(Plain-text document sources)
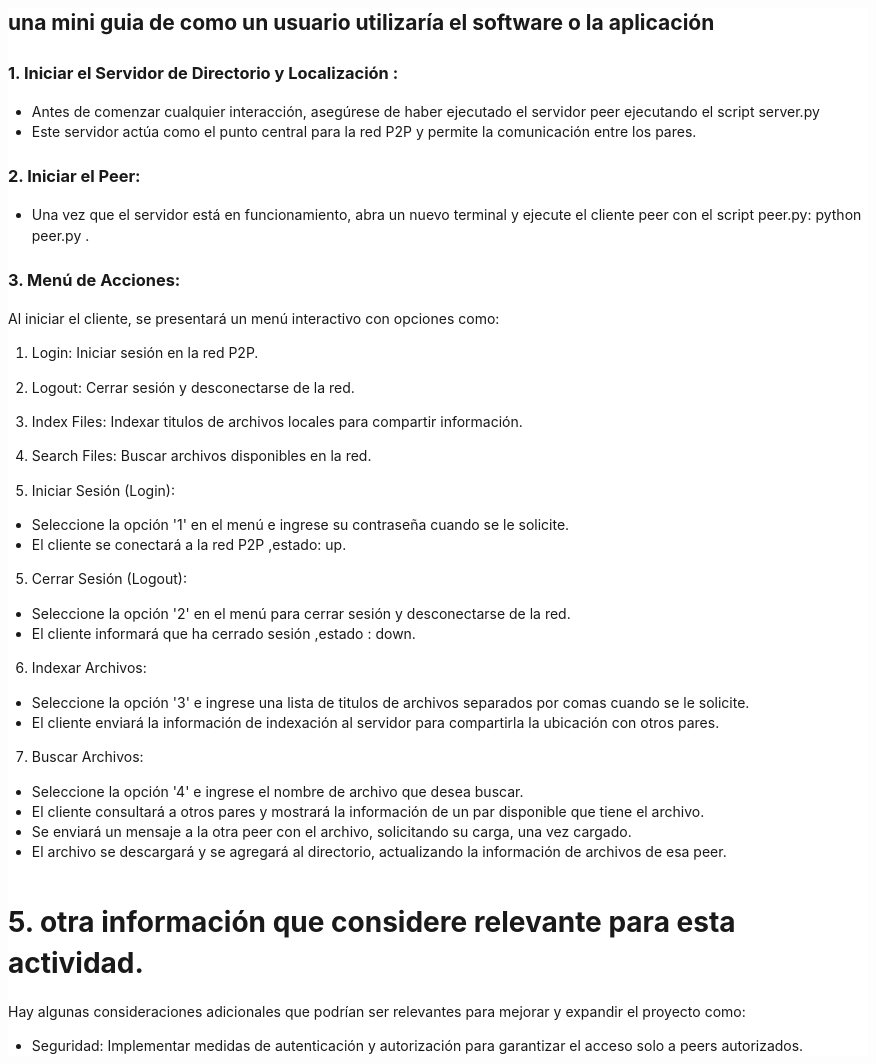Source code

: 
## una mini guia de como un usuario utilizaría el software o la aplicación

### 1. Iniciar el Servidor de Directorio y Localización :

- Antes de comenzar cualquier interacción, asegúrese de haber ejecutado el servidor peer ejecutando el script server.py
- Este servidor actúa como el punto central para la red P2P y permite la comunicación entre los pares.

### 2. Iniciar el Peer:

- Una vez que el servidor está en funcionamiento, abra un nuevo terminal y ejecute el cliente peer con el script peer.py: python peer.py <UsernameDeLaPeer> <puerto>.

### 3. Menú de Acciones:

Al iniciar el cliente, se presentará un menú interactivo con opciones como:

1. Login: Iniciar sesión en la red P2P.

2. Logout: Cerrar sesión y desconectarse de la red.

3. Index Files: Indexar titulos de archivos locales para compartir información.

4. Search Files: Buscar archivos disponibles en la red.

4. Iniciar Sesión (Login):

- Seleccione la opción '1' en el menú e ingrese su contraseña cuando se le solicite.
- El cliente se conectará a la red P2P ,estado: up.

5. Cerrar Sesión (Logout):

- Seleccione la opción '2' en el menú para cerrar sesión y desconectarse de la red.
- El cliente informará que ha cerrado sesión ,estado : down.

6. Indexar Archivos:

- Seleccione la opción '3' e ingrese una lista de titulos de archivos separados por comas cuando se le solicite.
- El cliente enviará la información de indexación al servidor para compartirla la ubicación con otros pares.

7. Buscar Archivos:

- Seleccione la opción '4' e ingrese el nombre de archivo que desea buscar.
- El cliente consultará a otros pares y mostrará la información de un par disponible que tiene el archivo.
- Se enviará un mensaje a la otra peer con el archivo, solicitando su carga, una vez cargado.
- El archivo se descargará y se agregará al directorio, actualizando la información de archivos de esa peer.

# 5. otra información que considere relevante para esta actividad.
Hay algunas consideraciones adicionales que podrían ser relevantes para mejorar y expandir el proyecto como:
 - Seguridad: Implementar medidas de autenticación y autorización para garantizar el acceso solo a peers autorizados.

Exercise objective: Where does the word "información" occur in the records? Return every line that holds it.

Solved exercise:
3. Index Files: Indexar titulos de archivos locales para compartir información.
- El cliente enviará la información de indexación al servidor para compartirla la ubicación con otros pares.
- El cliente consultará a otros pares y mostrará la información de un par disponible que tiene el archivo.
- El archivo se descargará y se agregará al directorio, actualizando la información de archivos de esa peer.
# 5. otra información que considere relevante para esta actividad.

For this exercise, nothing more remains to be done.